Tout commence avec Ali, un paysan devenu riche à la faveur d'un hasard. Chef du village, patriarche écouté, soldat décoré revenu de Monte Cassino, il croit au destin, au mektoub, le fameux "c'était écrit". Il sera pourtant confronté à des choix, ou plutôt à des non-choix, qui le classeront ennemi du FLN. Menacé de mort, Ali quitte l'Algérie avec toute sa famille. Ils se retrouvent au camp de Rivesaltes, là où la France parque ceux dont elle ne sait que faire.
Plus tard, quand ce géant à la tête de lune aura perdu toute fierté et utilité dans un monde qui lui demeure étranger, il retrouvera un ancien du village qui lui demandera pourquoi il était contre l'indépendance. Ali aura alors un sursaut:
Contre l'indépendance? "Ya Hamar", mais qui était contre l'indépendance? Ca fait dix ans que je vis parqué avec des harkis et je n'en ai pas trouvé un pour me dire qu'il était contre l'indépendance! C'est ça que tu racontais quand tu tuais pour le FLN? Que ces gens étaient contre l'indépendance?
Oublier l'Algérie
La deuxième partie du livre s'attache à un de ses fils, Hamid, qui décide d'oublier son enfance pour mieux s'intégrer dans une France en pleine révolte estudiantine. Les livres seront son carburant, sa fierté, sa rupture avec une famille qui lui fait honte. Mais de sa vie d'avant, il ne dira rien, même à sa femme.
Enfin, troisième point de vue de ce roman pluriel, Naïma, fille de Hamid et petite-fille d'Ali, qui ne connaît de l'Algérie que des recettes de cuisine ou d'henné et l'appartement de sa grand-mère, Yema, qui n'a jamais appris le français, trop occupée à élever ses dix enfants.
Harki, c'est quoi?
Pendant plus de trente ans, l'histoire de sa famille n'a jamais manqué à cette Parisienne qui travaille pour une galerie d'art. Mais sous la pression d'une France qui se crispe sur les questions identitaires "Dis-moi d'où tu viens et je te dirai qui tu es", elle se découvre harki, sans savoir ce que ce mot veut dire. Elle ira d'abord vers le dictionnaire, sera agacée par sa définition, qui est moins une information qu'une assignation. Comme si être harki, une fonction à un moment donné de l'histoire, était une affaire génétique.

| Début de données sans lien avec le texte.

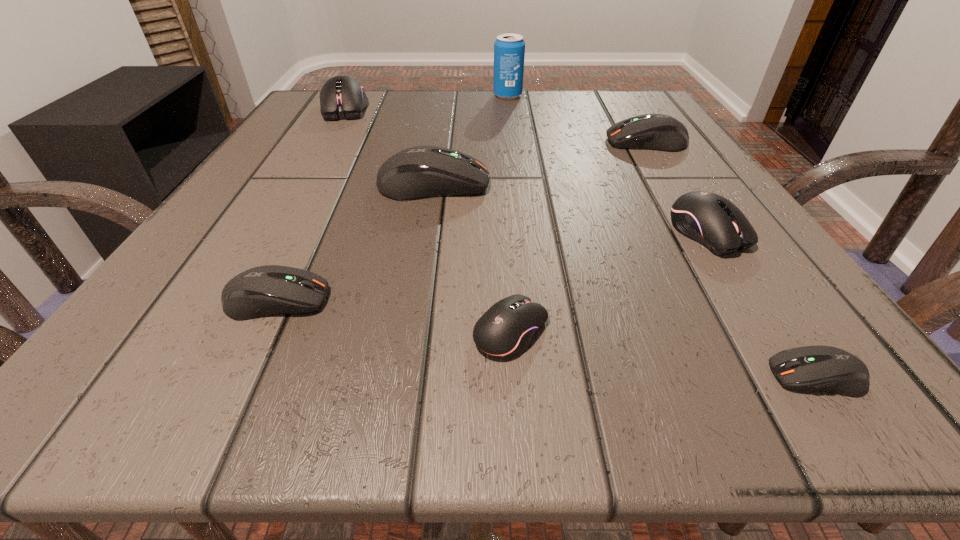
Locate an element on the screen. Image resolution: width=960 pixels, height=540 pixels. the leftmost dark computer equipment is located at coordinates (262, 291).

Image resolution: width=960 pixels, height=540 pixels. In order to click on the second nearest dark computer equipment in this screenshot , I will do `click(262, 291)`.

Where is `the second black computer mouse from left to right`? the second black computer mouse from left to right is located at coordinates 506,329.

Find the location of `the smallest black computer mouse`. the smallest black computer mouse is located at coordinates (506, 329).

Where is `the smallest dark computer equipment`? This screenshot has width=960, height=540. the smallest dark computer equipment is located at coordinates (820, 368).

The width and height of the screenshot is (960, 540). Identify the location of the shortest computer equipment. (820, 368).

Identify the location of free space located on the front of the tallest object. Image resolution: width=960 pixels, height=540 pixels. tap(512, 130).

The width and height of the screenshot is (960, 540). I want to click on vacant space located on the right of the farthest black computer mouse, so click(438, 109).

This screenshot has height=540, width=960. In order to click on vacant space situated 0.320m on the button of the fifth nearest object in this screenshot , I will do `click(688, 185)`.

At what (x,y) coordinates should I click in order to perform the action: click on free region located 0.160m on the button of the second biggest dark computer equipment. Please return your answer as a coordinate pair (x, y). Looking at the image, I should click on (520, 142).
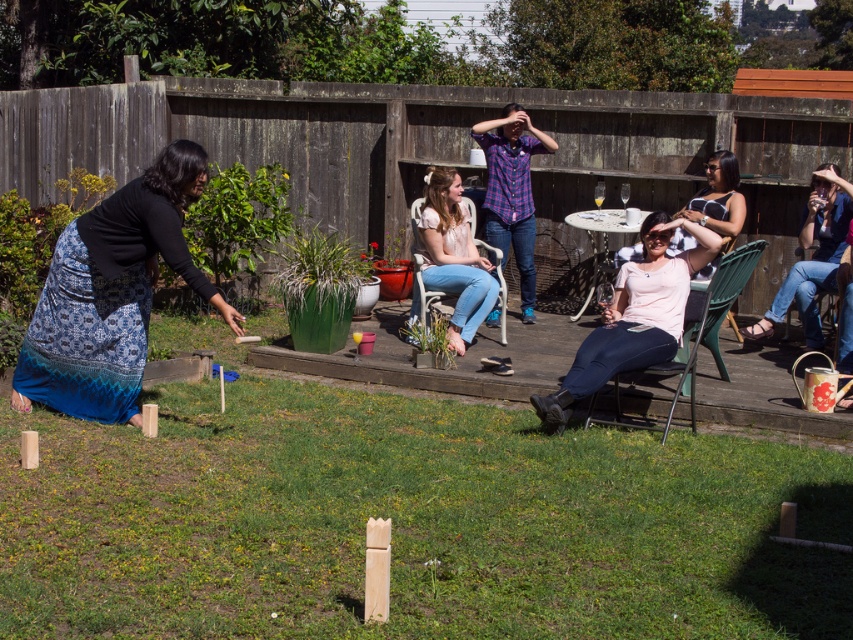
Between blue jeans at right and matte pink shirt at center, which one is positioned lower?

Positioned lower is blue jeans at right.

Between blue jeans at right and matte pink shirt at center, which one is positioned higher?

matte pink shirt at center

The height and width of the screenshot is (640, 853). In order to click on blue jeans at right in this screenshot , I will do `click(811, 256)`.

Image resolution: width=853 pixels, height=640 pixels. I want to click on blue jeans at right, so click(x=811, y=256).

Does point (596, 618) come in front of point (839, 348)?

Yes, it is.

Between natural grass at center and denim fabric chair at right, which one is positioned higher?

denim fabric chair at right is above.

Is point (0, 460) positioned before point (770, 308)?

Yes.

Locate an element on the screen. natural grass at center is located at coordinates (408, 524).

Does natural grass at center have a lesser height compared to denim fabric chair at center?

Yes, natural grass at center is shorter than denim fabric chair at center.

Who is taller, natural grass at center or denim fabric chair at center?

denim fabric chair at center

Locate an element on the screen. natural grass at center is located at coordinates (408, 524).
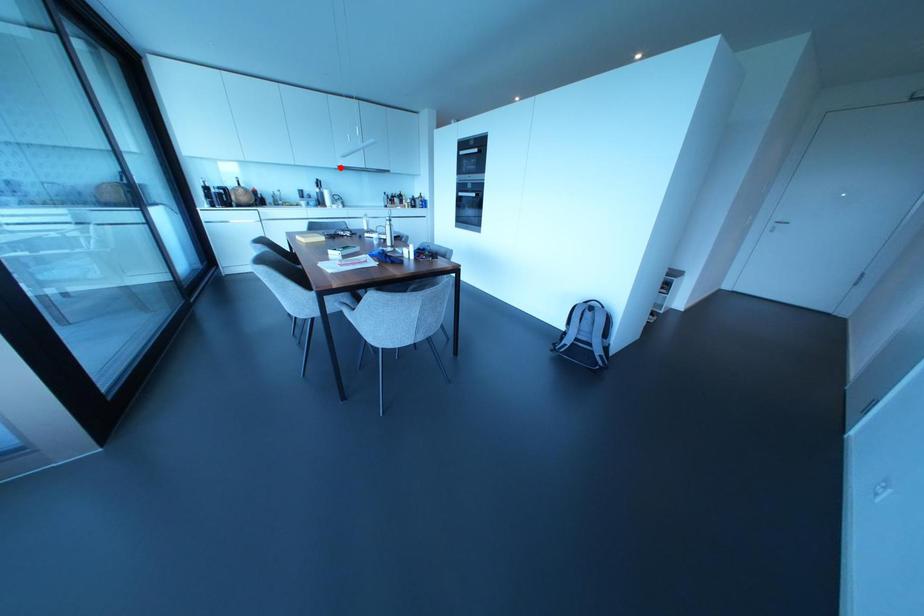
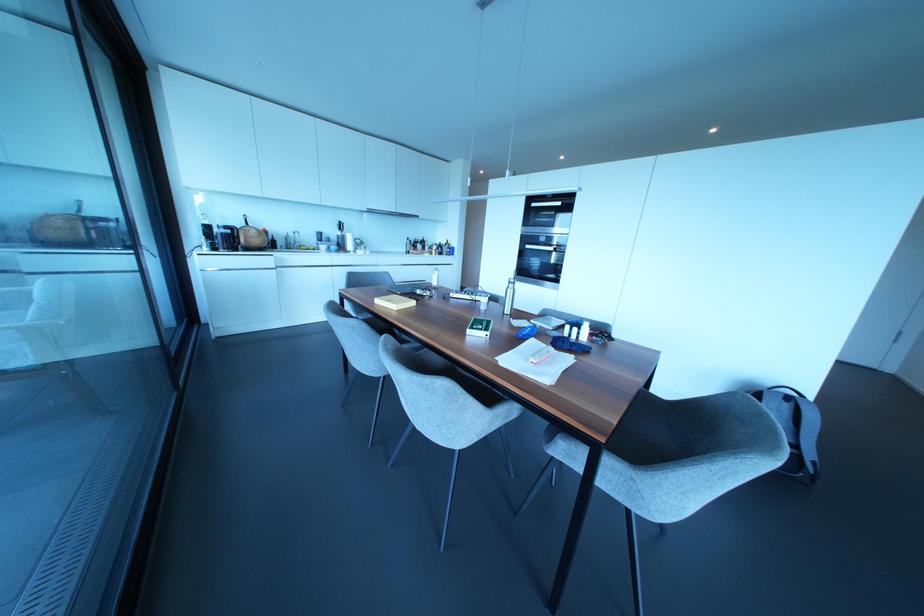
Question: I am providing you with two images of the same scene from different viewpoints. Given a red point in image1, look at the same physical point in image2. Is it:

Choices:
 (A) Closer to the viewpoint
 (B) Farther from the viewpoint

Answer: (B)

Harki, n. et adj: membre de la famille d'un harki ou descendant d'un harki.
La jeune femme commence alors une enquête - qui se confond avec celle d'Alice Zeniter, elle aussi petite-fille de harki - où la terre de ses ancêtres prendra forme peu à peu.
C'est à la fois l'Algérie de sa famille, celle des livres d'histoires et des traités internationaux, mais c'est surtout son Algérie à elle, une terre qui recèle les silences de sa famille et qu'elle s'emploie à combler, par l'imagination autant que par les faits, pour rendre hommage à ses héros sans qualité qui se sont toujours retrouvés du mauvais côté de l'Histoire: le fameux art de perdre du titre.
Une Algérie qui l'attache mais ne la fixe pas, tant le monde est en mouvement et les identités fluctuantes. Inutile de chercher les racines du brouillard, dit un proverbe berbère.
Comme un chant
L'Algérie d'Alice Zeniter, c'est surtout une formidable terre romanesque qui lui permet d'enclencher sa machine littéraire de 500 pages, qui comprend aussi son making off, comme si tout travail de mémoire était un work in progress.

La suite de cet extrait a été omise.